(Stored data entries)
::::::::::

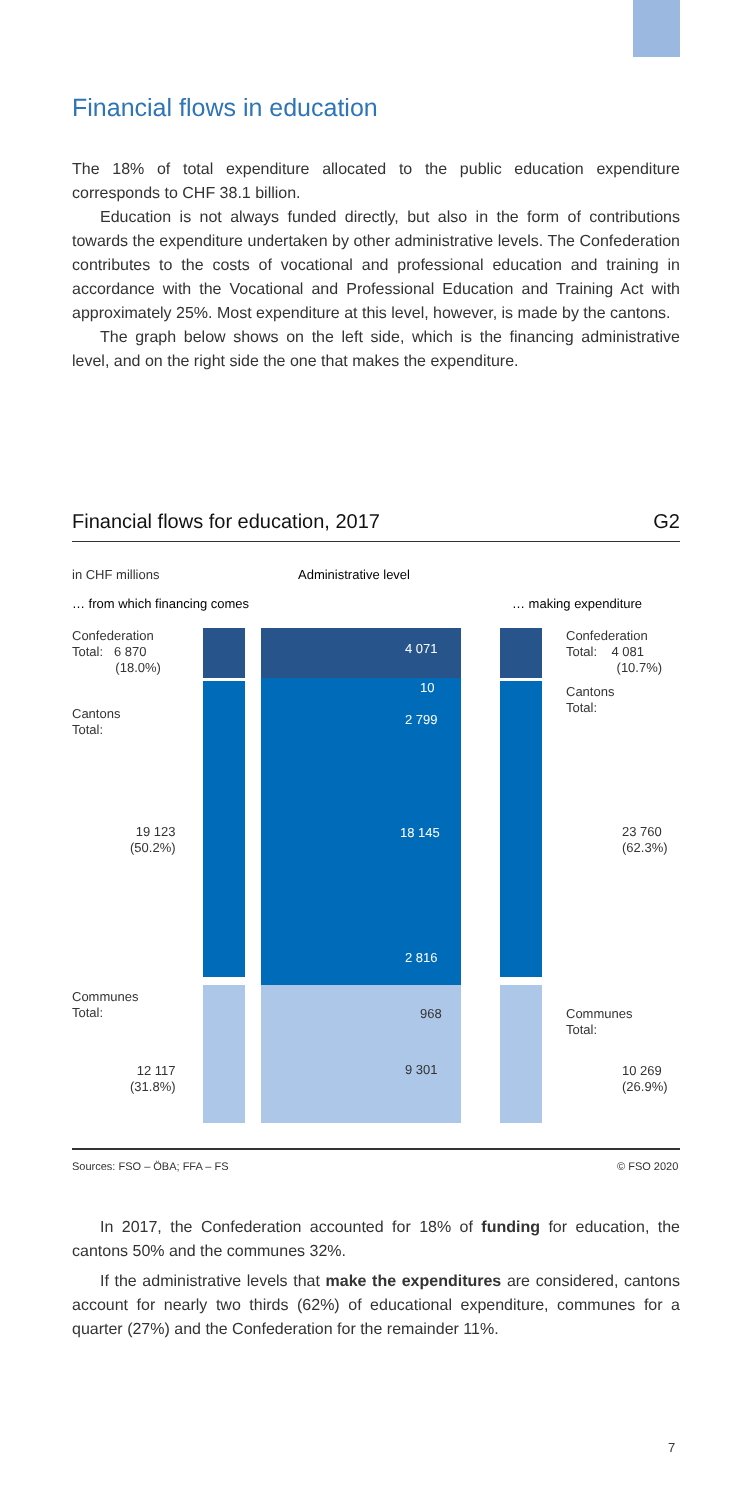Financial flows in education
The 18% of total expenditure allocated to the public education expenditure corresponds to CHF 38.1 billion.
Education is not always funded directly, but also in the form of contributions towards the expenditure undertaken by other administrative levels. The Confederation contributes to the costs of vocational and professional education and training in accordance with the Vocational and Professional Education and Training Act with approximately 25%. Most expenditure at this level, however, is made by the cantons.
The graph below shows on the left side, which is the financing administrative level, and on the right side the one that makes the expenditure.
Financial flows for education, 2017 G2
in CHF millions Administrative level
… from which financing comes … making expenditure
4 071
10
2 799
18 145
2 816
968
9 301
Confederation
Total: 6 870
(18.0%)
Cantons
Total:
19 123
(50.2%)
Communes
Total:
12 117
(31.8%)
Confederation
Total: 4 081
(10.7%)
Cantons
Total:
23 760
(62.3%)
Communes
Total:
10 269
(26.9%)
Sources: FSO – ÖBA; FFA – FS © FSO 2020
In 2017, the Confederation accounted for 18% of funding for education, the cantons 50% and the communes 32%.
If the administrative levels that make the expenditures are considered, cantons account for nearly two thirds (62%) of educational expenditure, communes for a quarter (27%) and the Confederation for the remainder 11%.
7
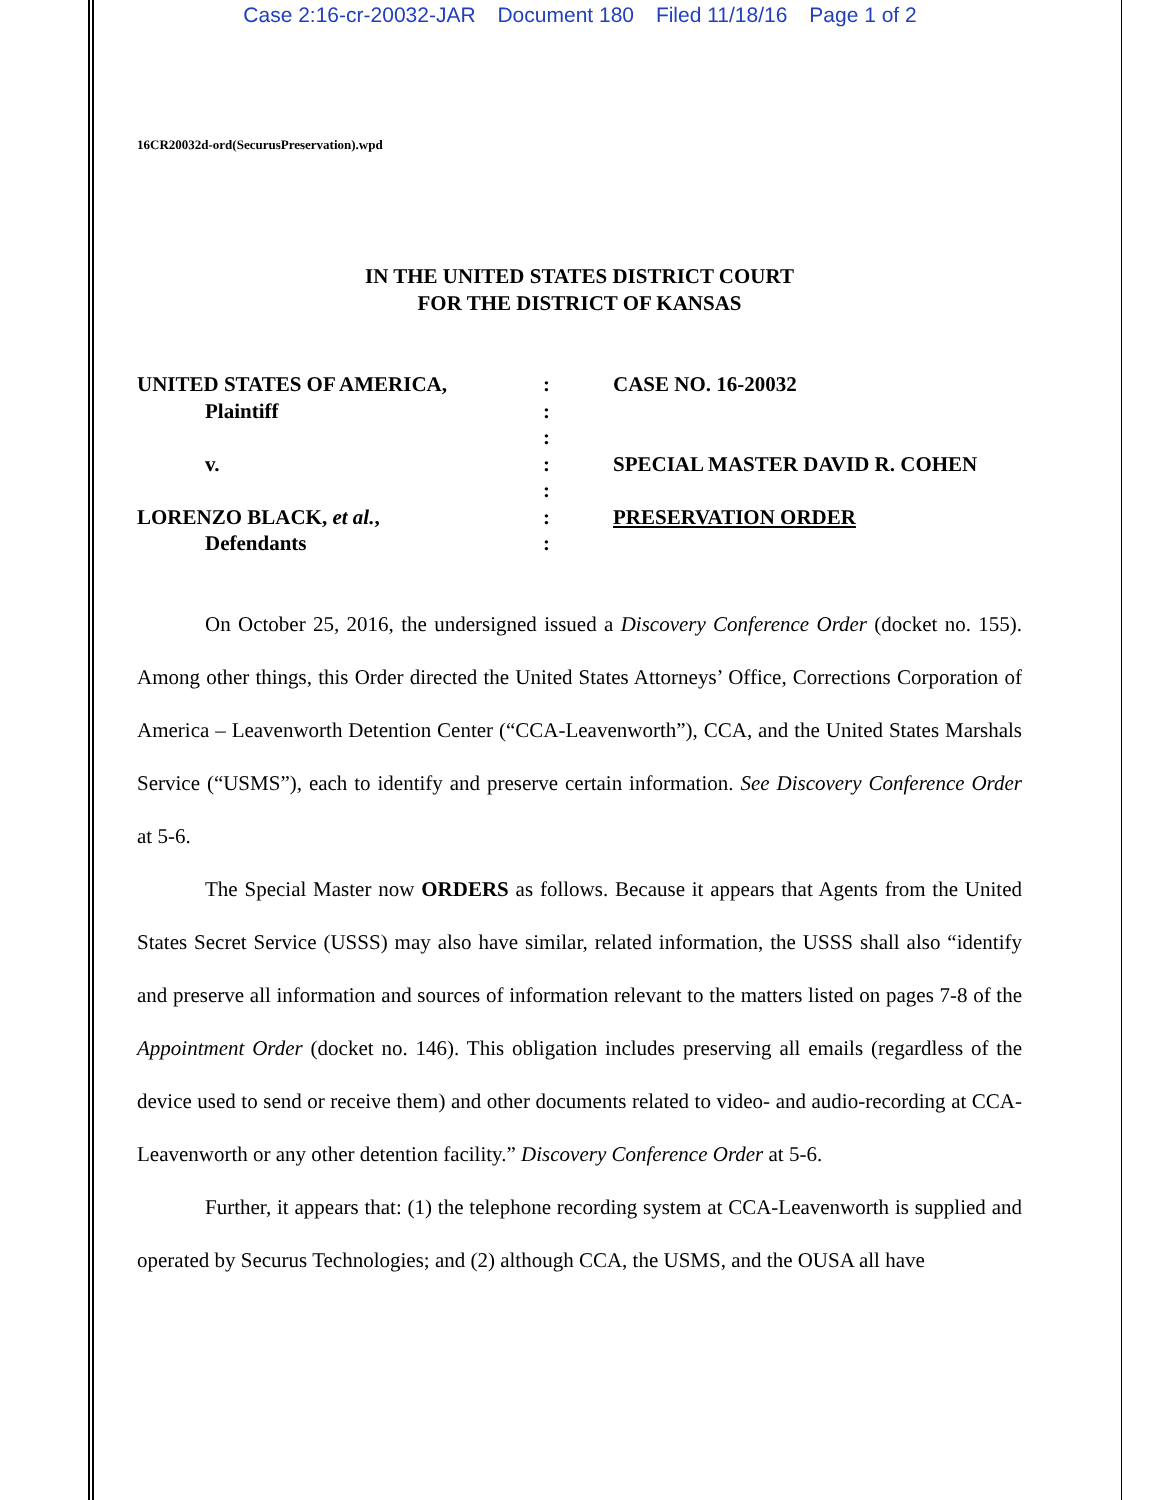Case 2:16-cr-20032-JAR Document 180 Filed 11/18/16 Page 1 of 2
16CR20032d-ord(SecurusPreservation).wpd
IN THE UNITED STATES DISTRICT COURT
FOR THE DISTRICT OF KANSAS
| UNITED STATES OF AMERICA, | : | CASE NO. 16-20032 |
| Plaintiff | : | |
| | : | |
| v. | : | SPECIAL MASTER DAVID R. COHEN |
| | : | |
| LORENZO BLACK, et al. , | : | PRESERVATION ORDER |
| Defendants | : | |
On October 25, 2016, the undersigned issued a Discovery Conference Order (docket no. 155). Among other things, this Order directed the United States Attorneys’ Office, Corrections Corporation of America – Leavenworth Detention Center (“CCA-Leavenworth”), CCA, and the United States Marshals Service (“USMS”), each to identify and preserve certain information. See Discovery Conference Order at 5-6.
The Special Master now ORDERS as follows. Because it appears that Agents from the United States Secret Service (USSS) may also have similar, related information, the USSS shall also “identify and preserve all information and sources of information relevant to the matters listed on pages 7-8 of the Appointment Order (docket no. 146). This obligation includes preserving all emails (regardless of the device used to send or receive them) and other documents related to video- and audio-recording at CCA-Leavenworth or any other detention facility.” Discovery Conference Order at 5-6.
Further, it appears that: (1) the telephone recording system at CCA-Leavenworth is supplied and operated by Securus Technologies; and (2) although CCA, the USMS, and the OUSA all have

::::::::::

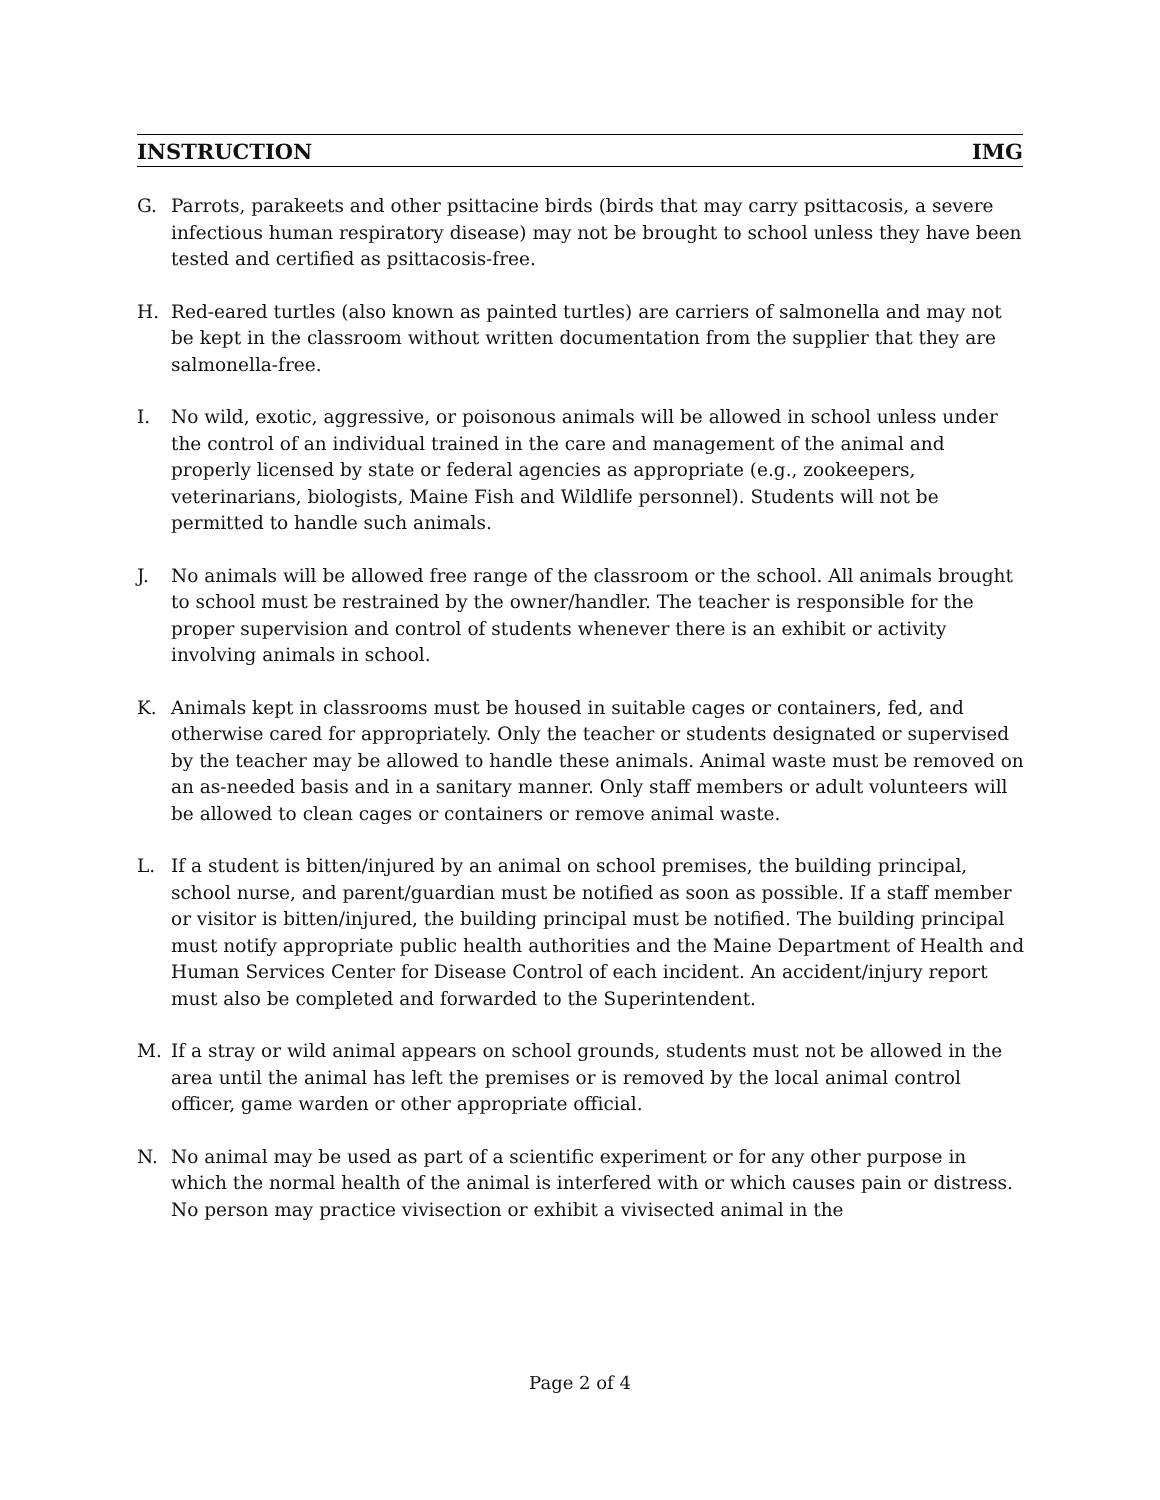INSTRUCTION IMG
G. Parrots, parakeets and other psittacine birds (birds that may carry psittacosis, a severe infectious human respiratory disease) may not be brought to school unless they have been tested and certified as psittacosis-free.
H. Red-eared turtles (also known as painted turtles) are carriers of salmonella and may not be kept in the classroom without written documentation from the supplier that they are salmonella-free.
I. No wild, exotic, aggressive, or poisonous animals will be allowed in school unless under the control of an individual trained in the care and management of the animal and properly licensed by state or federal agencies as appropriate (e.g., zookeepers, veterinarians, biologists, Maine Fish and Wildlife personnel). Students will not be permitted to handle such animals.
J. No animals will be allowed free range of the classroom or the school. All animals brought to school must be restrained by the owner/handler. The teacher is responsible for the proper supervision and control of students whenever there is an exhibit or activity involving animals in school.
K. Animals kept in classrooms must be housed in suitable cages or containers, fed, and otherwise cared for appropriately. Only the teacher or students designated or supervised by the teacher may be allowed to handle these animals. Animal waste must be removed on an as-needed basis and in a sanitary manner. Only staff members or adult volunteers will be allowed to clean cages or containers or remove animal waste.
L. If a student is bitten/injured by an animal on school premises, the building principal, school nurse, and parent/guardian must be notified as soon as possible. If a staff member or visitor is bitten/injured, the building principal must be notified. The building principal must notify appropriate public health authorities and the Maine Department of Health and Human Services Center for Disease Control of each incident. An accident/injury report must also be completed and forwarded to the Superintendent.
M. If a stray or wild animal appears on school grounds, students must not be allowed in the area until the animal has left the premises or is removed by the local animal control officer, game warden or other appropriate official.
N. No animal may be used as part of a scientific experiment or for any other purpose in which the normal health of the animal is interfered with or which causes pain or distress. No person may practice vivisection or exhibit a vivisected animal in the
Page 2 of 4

::::::::::

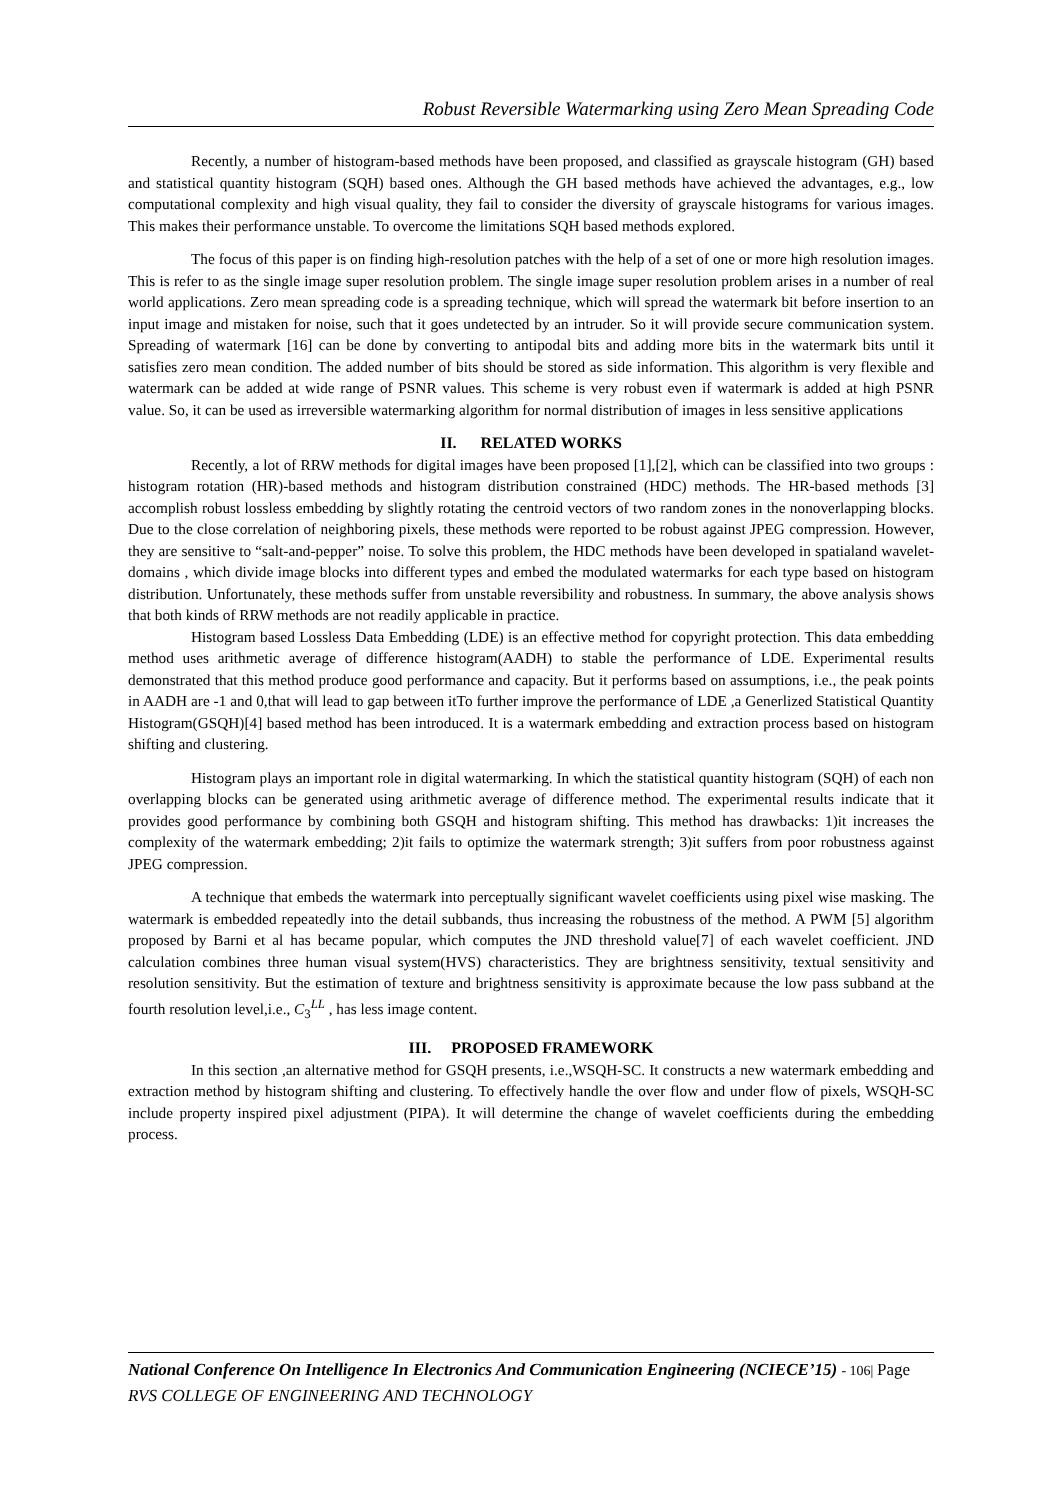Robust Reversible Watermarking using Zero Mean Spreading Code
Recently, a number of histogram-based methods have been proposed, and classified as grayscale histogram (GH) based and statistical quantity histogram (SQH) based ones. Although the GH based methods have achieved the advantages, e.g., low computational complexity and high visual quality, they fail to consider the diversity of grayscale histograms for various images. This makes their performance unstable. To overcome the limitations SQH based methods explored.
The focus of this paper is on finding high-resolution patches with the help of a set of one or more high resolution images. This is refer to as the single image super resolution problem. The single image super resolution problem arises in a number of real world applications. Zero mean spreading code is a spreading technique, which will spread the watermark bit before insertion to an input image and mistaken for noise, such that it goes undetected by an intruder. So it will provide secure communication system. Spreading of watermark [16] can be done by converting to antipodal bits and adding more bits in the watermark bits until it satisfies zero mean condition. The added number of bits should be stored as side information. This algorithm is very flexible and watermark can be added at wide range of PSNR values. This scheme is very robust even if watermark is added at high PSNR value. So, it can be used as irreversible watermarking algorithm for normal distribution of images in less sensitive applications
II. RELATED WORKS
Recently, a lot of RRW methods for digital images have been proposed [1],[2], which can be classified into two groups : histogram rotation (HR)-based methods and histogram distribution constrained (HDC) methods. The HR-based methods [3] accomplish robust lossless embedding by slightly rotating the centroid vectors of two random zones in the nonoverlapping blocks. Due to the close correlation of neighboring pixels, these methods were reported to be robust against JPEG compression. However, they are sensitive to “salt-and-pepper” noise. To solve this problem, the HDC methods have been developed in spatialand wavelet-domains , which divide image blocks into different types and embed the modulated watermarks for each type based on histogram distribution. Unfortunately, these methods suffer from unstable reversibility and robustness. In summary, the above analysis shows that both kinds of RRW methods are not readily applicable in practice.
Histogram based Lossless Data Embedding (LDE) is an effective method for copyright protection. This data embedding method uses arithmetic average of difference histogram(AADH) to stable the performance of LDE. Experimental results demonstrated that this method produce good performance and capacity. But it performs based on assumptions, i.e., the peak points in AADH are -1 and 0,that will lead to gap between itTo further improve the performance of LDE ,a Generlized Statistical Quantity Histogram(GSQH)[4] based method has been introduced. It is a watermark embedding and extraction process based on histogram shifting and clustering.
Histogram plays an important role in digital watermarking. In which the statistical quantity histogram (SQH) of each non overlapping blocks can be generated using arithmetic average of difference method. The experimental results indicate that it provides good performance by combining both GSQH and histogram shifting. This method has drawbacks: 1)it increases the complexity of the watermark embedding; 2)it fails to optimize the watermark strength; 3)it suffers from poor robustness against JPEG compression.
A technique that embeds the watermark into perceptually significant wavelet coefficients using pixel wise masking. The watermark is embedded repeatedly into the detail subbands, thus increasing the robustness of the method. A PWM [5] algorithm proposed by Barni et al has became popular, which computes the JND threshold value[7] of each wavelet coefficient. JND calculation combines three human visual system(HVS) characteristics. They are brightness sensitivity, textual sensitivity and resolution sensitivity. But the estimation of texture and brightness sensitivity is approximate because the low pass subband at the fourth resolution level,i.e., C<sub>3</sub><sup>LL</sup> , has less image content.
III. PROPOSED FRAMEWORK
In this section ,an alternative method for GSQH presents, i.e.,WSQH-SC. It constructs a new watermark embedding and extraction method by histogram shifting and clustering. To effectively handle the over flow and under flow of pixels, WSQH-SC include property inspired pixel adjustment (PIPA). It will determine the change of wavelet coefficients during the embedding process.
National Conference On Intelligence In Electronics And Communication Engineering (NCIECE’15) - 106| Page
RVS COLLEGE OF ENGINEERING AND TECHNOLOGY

::::::::::

Give back exactly the lines above starting at the line where "G. Parrots, parakeets" appears and ending at the line where "K. Animals kept" appears, both included, with no other lines.

G. Parrots, parakeets and other psittacine birds (birds that may carry psittacosis, a severe infectious human respiratory disease) may not be brought to school unless they have been tested and certified as psittacosis-free.
H. Red-eared turtles (also known as painted turtles) are carriers of salmonella and may not be kept in the classroom without written documentation from the supplier that they are salmonella-free.
I. No wild, exotic, aggressive, or poisonous animals will be allowed in school unless under the control of an individual trained in the care and management of the animal and properly licensed by state or federal agencies as appropriate (e.g., zookeepers, veterinarians, biologists, Maine Fish and Wildlife personnel). Students will not be permitted to handle such animals.
J. No animals will be allowed free range of the classroom or the school. All animals brought to school must be restrained by the owner/handler. The teacher is responsible for the proper supervision and control of students whenever there is an exhibit or activity involving animals in school.
K. Animals kept in classrooms must be housed in suitable cages or containers, fed, and otherwise cared for appropriately. Only the teacher or students designated or supervised by the teacher may be allowed to handle these animals. Animal waste must be removed on an as-needed basis and in a sanitary manner. Only staff members or adult volunteers will be allowed to clean cages or containers or remove animal waste.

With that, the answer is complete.